Но годы, проведенные в Воркуте, помноженные на то, через что мне пришлось пройти до лагерей, изрядно повлияли на мои, так сказать, жизненные установки. Самая первая из них: в отличие от того же доцента Шлихта или других осужденных с высшим образованием, еще на этапе я понял, что изменить ничего не удастся — придется терпеть, и я смирился.

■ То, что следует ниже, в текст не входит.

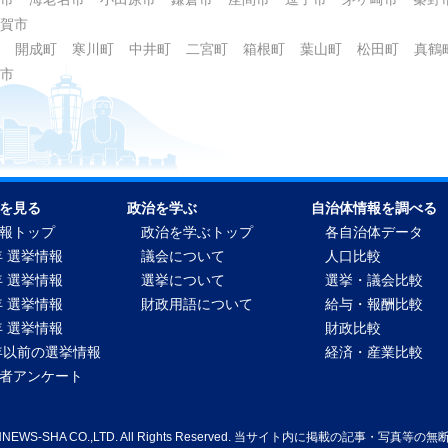
賀市
開成町
寒川町
中井町
二宮町
箱根町
葉山町
松田町
真鶴
市
を見る
政治を学ぶ
自治体情報を調べる
報トップ
政治を学ぶトップ
各自治体データ
年 選挙情報
議会について
人口比較
年 選挙情報
選挙について
選挙・議会比較
年 選挙情報
財政用語について
給与・報酬比較
年 選挙情報
財政比較
2年以前の選挙情報
経済・産業比較
者アンケート
WNNEWS-SHA CO.,LTD. All Rights Reserved. 当サイト内に掲載の記事・写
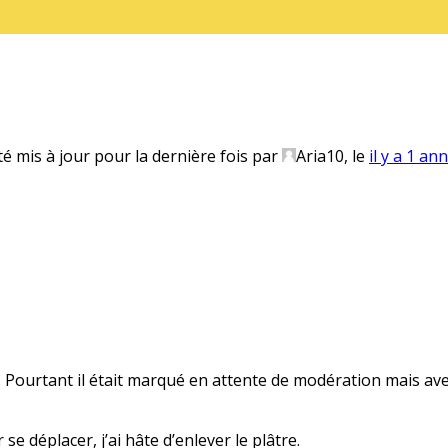
té mis à jour pour la dernière fois par
Aria10
, le
il y a 1 an
s… Pourtant il était marqué en attente de modération mais avec
se déplacer, j’ai hâte d’enlever le plâtre.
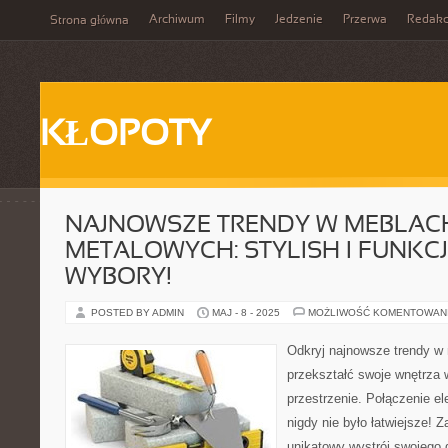
Archiwum
Filmy
Jedzenie
Przerwa
Redakc
Strona główna
KŁOPOTY
NAJNOWSZE TRENDY W MEBLAC
METALOWYCH: STYLISH I FUNK
WYBORY!
POSTED BY ADMIN
MAJ - 8 - 2025
MOŻLIWOŚĆ KOMENTOWAN
Odkryj najnowsze trendy w
przekształć swoje wnętrza 
przestrzenie. Połączenie ele
nigdy nie było łatwiejsze! Za
unikatowy wystrój swojego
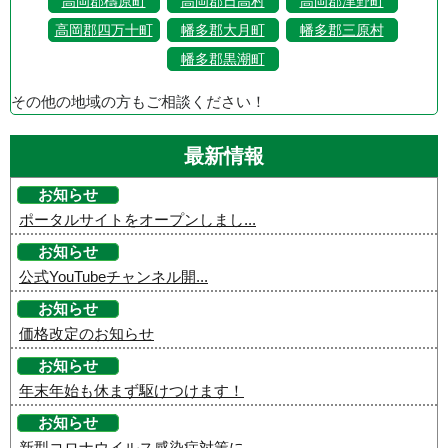
高岡郡檮原町
高岡郡日高村
高岡郡津野町
高岡郡四万十町
幡多郡大月町
幡多郡三原村
幡多郡黒潮町
その他の地域の方もご相談ください！
最新情報
お知らせ
ポータルサイトをオープンしまし...
お知らせ
公式YouTubeチャンネル開...
お知らせ
価格改定のお知らせ
お知らせ
年末年始も休まず駆けつけます！
お知らせ
新型コロナウイルス感染症対策に...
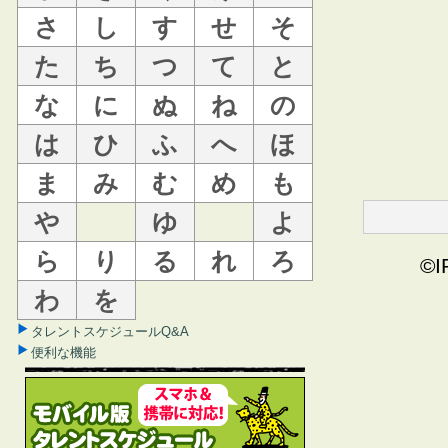
さ
し
す
せ
そ
た
ち
つ
て
と
な
に
ぬ
ね
の
は
ひ
ふ
へ
ほ
ま
み
む
め
も
や
ゆ
よ
ら
り
る
れ
ろ
©I
わ
を
タレントスケジュールQ&A
便利な機能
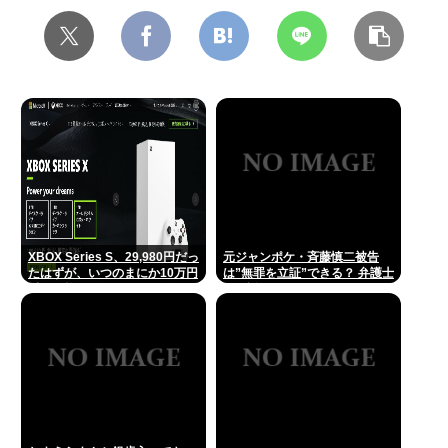
XBOX Series S、29,980円だっ
元ジャンポケ・斉藤慎二被告
たはずが、いつのまにか10万円
は”無罪を立証”できる？ 弁護士
近い価格に
が解説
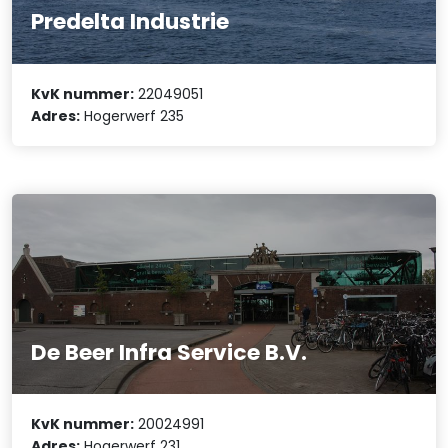
Predelta Industrie
KvK nummer:
22049051
Adres:
Hogerwerf 235
De Beer Infra Service B.V.
KvK nummer:
20024991
Adres:
Hogerwerf 231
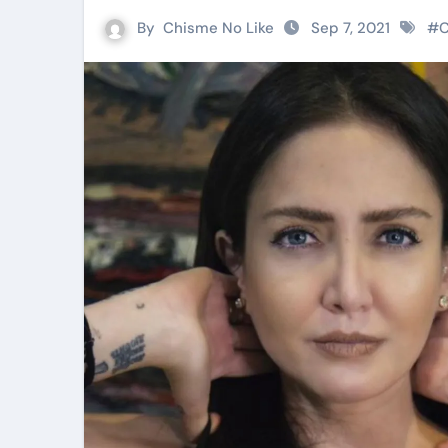
By
Chisme No Like
Sep 7, 2021
#
C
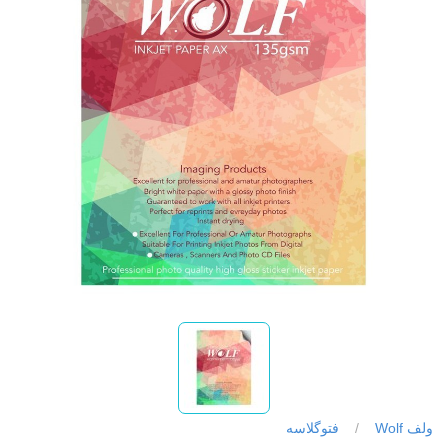
ولف Wolf
/
فتوگلاسه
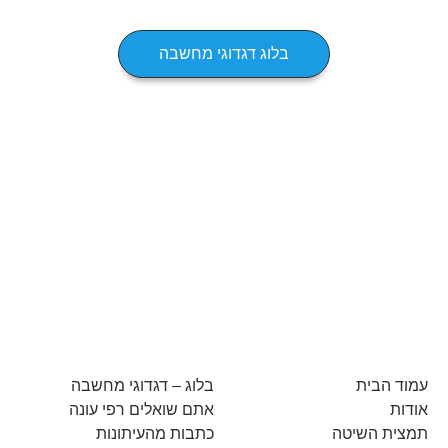
בלוג דגדוגי מחשבה
עמוד הבית
בלוג – דגדוגי מחשבה
אודות
אתם שואלים רפי עונה
תמצית השיטה
כתבות מהעיתונות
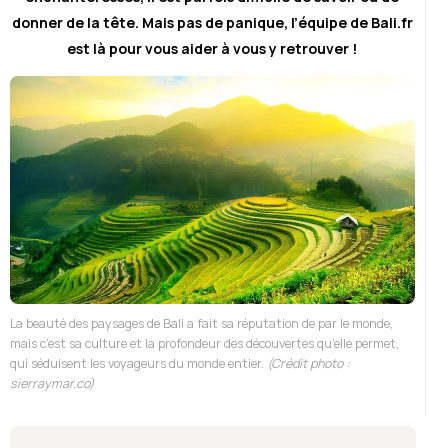
donner de la tête. Mais pas de panique, l’équipe de Bali.fr
est là pour vous aider à vous y retrouver !
La beauté des paysages de Bali a fait sa réputation de par le monde,
mais c’est sa culture et la profondeur des découvertes qu’elle permet,
qui séduisent les voyageurs du monde entier.
(Crédit photo :
sierraymar.co)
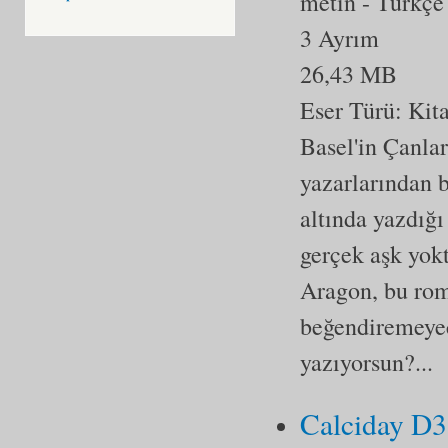
metin
- Türkçe
3 Ayrım
26,43 MB
Eser Türü:
Kit
Basel'in Çanla
yazarlarından 
altında yazdığı
gerçek aşk yokt
Aragon, bu rom
beğendiremeyece
yazıyorsun?...
Calciday D3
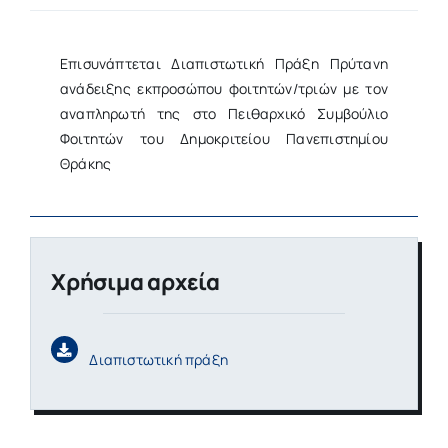
Επισυνάπτεται Διαπιστωτική Πράξη Πρύτανη
ανάδειξης εκπροσώπου φοιτητών/τριών με τον
αναπληρωτή της στο Πειθαρχικό Συμβούλιο
Φοιτητών του Δημοκριτείου Πανεπιστημίου
Θράκης
Χρήσιμα αρχεία
Διαπιστωτική πράξη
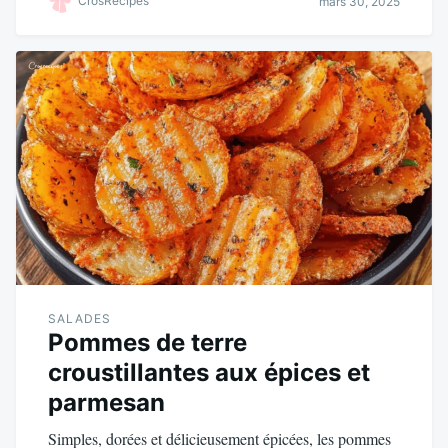
CrosRecipes
mars 30, 2025
ok
r
es
A
er
t
pp
SALADES
Pommes de terre
croustillantes aux épices et
parmesan
Simples, dorées et délicieusement épicées, les pommes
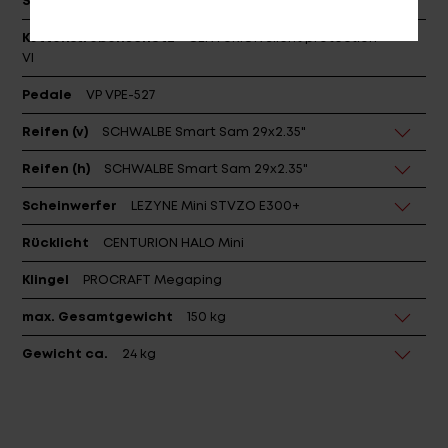
Sattelstütze
PROCRAFT DROP Comp
Kettenstrebenschutz
CENTURION silent protection
VI
Pedale
VP VPE-527
Reifen (v)
SCHWALBE Smart Sam 29x2.35"
Reifen (h)
SCHWALBE Smart Sam 29x2.35"
Scheinwerfer
LEZYNE Mini STVZO E300+
Rücklicht
CENTURION HALO Mini
Klingel
PROCRAFT Megaping
max. Gesamtgewicht
150 kg
Gewicht ca.
24 kg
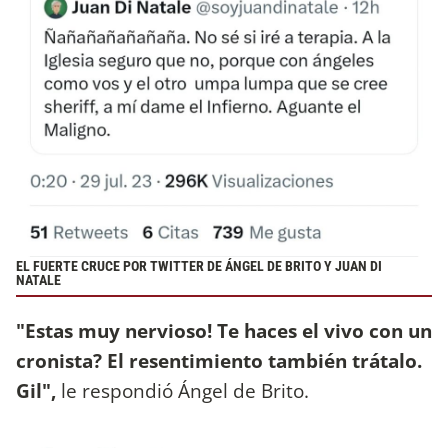
EL FUERTE CRUCE POR TWITTER DE ÁNGEL DE BRITO Y JUAN DI
NATALE
"Estas muy nervioso! Te haces el vivo con un
cronista? El resentimiento también trátalo.
Gil",
le respondió Ángel de Brito.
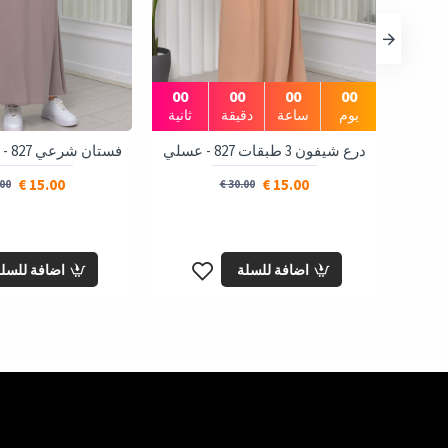
00
00
00
00
يوم
ساعة
دقيقة
ثانية
درع شيفون 3 طبقات 827 - عسلي
فستان شرعي 827 - شوكو كاشف
15.00 €
15.00 €
0 €
30.00 €
اضافة للسلة
اضافة للسل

Хотите — верьте, хотите — нет… Не дай вам бог, конечно, оказаться в такой ситуации, хотя и сейчас все возможно… Словом, не хочу, чтобы вы на собственной шкуре убедились, как это: после надрыва и слома вот здесь, внутри, плыть по течению, словно щепка в грязном ручейке на тротуаре после дождя. Даже то, что майор Абрамов обратил на меня внимание и своей властью перевел в похоронную команду, подальше от медленной смерти в угольной шахте, я воспринял как высшую благодарность за покорность судьбе. Пусть я и поддерживал — опять-таки в силу обстоятельств — контакты с уголовниками, но не считал, что чем-то обязан таким, как Коля Тайга. И тем более не имел никакого желания хоть каким-то боком вписываться в их разборки с суками. Да и вообще, единственная надежда, которую я себе оставил, — это тихонько досидеть свой срок, выйти и незаметно где-нибудь осесть.
Если сравнивать воров с теми, кого они называли «ссученными», то на самом деле мое отношение именно к сукам могло бы быть другим. Ведь мне довелось побыть штрафником: повоевать с бывшими уголовниками плечом к плечу и поспать с ними в одном окопе. И хотя часть из них после войны опять взялись за старое, я и другие фронтовики, попавшие в один лагерный барак, воспринимали их как товарищей и даже симпатизировали им. Особенно если вспомнить, что именно штрафников бросали вперед, на тяжелейшие участки фронта, и они, часто даже не вооруженные, все-таки прорывались, рвали немцев чуть ли не зубами и прочно укреплялись на взятых рубежах.